802 words • 4 min read
You’re smart, creative, and driven—if you weren’t, you wouldn’t have started your company. You also don’t accept the status quo: if the old way of doing things isn’t good, should you blindly follow it? Of course not. Do some first-principles thinking and come up with the better thing to do instead. Right?
This is absolutely right for your core product. If you did things the old way, you’d be just as bad as everyone else out there. The reason you’re going to succeed is that you’re doing something differentiated and better.
Having said that, this is a horrible strategy for every other aspect of your business, and I’ve seen tons of founders fall into this trap.
Don’t invent novel ways to compensate your sales reps.
Don’t invent brand new org structures.
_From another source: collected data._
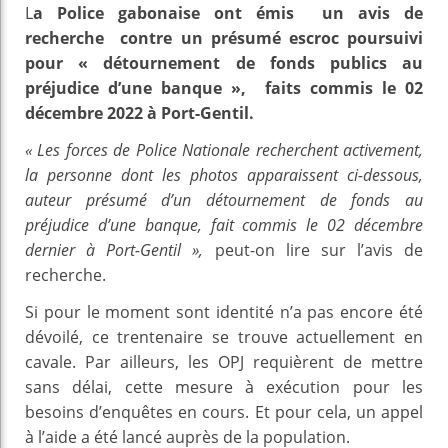
L
a Police gabonaise ont émis un avis de
recherche contre un présumé escroc poursuivi
pour « détournement de fonds publics au
préjudice d’une banque », faits commis le 02
décembre 2022 à Port-Gentil.
« Les forces de Police Nationale recherchent activement,
la personne dont les photos apparaissent ci-dessous,
auteur présumé d’un détournement de fonds au
préjudice d’une banque, fait commis le 02 décembre
dernier à Port-Gentil »,
peut-on lire sur l’avis de
recherche.
Si pour le moment sont identité n’a pas encore été
dévoilé, ce trentenaire se trouve actuellement en
cavale. Par ailleurs, les OPJ requièrent de mettre
sans délai, cette mesure à exécution pour les
besoins d’enquêtes en cours. Et pour cela, un appel
à l’aide a été lancé auprès de la population.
Everyone else has product managers for a reason—you’re going to eventually need them too.
Don’t get creative on accounting. Just do what every other startup at your stage does. (In this specific case, that means “use Pilot,” but the advice stands generally.)
Don’t innovate on legal. Just hire one of the same lawyers that everyone else does.
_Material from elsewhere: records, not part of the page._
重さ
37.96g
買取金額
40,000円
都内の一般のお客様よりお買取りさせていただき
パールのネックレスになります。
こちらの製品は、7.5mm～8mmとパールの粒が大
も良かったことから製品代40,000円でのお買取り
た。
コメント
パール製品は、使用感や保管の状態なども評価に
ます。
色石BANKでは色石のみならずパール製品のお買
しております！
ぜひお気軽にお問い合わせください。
Don’t host your own infrastructure.
Don’t rewrite your software in (cool language du jour).
… and the list goes on
There’s a common theme with all of these: they’re back-office functions, or things that don’t directly translate to a better experience for your customer. Time is your scarcest resource, and you should be focusing 100% of your energy on the things that are highest-leverage for your business, and the things that will move the needle for your company.
Even if you invent the world’s best system for tracking your expenses, your company will not be more successful as a consequence. (In fact, your lunch will probably get eaten by someone who was instead using that time to focus on customer delight.)
Instead, you should embrace suboptimal-but-popular choices in the name of explicitly avoiding creativity. The fact that they’re popular means that everyone else knows how to use them.
Is QuickBooks Online the perfect and world’s best general ledger system? No, but the reason we use it for all of our clients at Pilot is because everyone else uses it. If you need to work with a third-party tax preparer, or you hire an in-house finance team, they’ll know exactly what to do with it. And that’s a good thing.
Is Salesforce in fact the perfect CRM? No, there’s a lot to dislike about it, and it’s expensive—but your VP Sales and all of your sales reps will join your company already knowing how to use it. So they can start selling on Day 1, rather than spending that time mastering your system.
(This is also the reasoning behind our recommended financial stack for startups—we specifically talk about the most popular options, not the “best” options, because, for these sorts of decisions, most popular is best.)
The final reason to stick to best practice is a concept called Chesterton’s Fence:
Let us say, for the sake of simplicity, a fence or gate erected across a road. The more modern type of reformer goes gaily up to it and says, "I don't see the use of this; let us clear it away." To which the more intelligent type of reformer will do well to answer: "If you don't see the use of it, I certainly won't let you clear it away. Go away and think. Then, when you can come back and tell me that you do see the use of it, I may allow you to destroy it."
There’s a reason the best practice is a best practice. Until you’ve invested the time to become a deep expert on the domain, you won’t actually have the context needed to make the optimal decision. (And if you think the best use of your time is to become a deep expert on “the number of square feet you need per employee,” you’re sorely mistaken.)
The only exceptions to this rule are:
When a creative approach will very clearly lead to 10x better business outcomes, or
Where the approach is so domain- or company-specific that blindly copying best practice won’t yield good results
Your product offering is an example of both of these two bullet points: if what you do is just a derivative version of everyone else’s thing with nothing special about it, you’re going to have a tough time.
Your marketing strategy is also a good example: if you market to to the exact same people, on the exact same channels, with the exact same message as everyone else, you’re going to struggle to differentiate yourself in the market.
Don’t get creative on your back-office, get creative on these things instead. (These are, by the way, exactly the areas where you should be ignoring your investors.)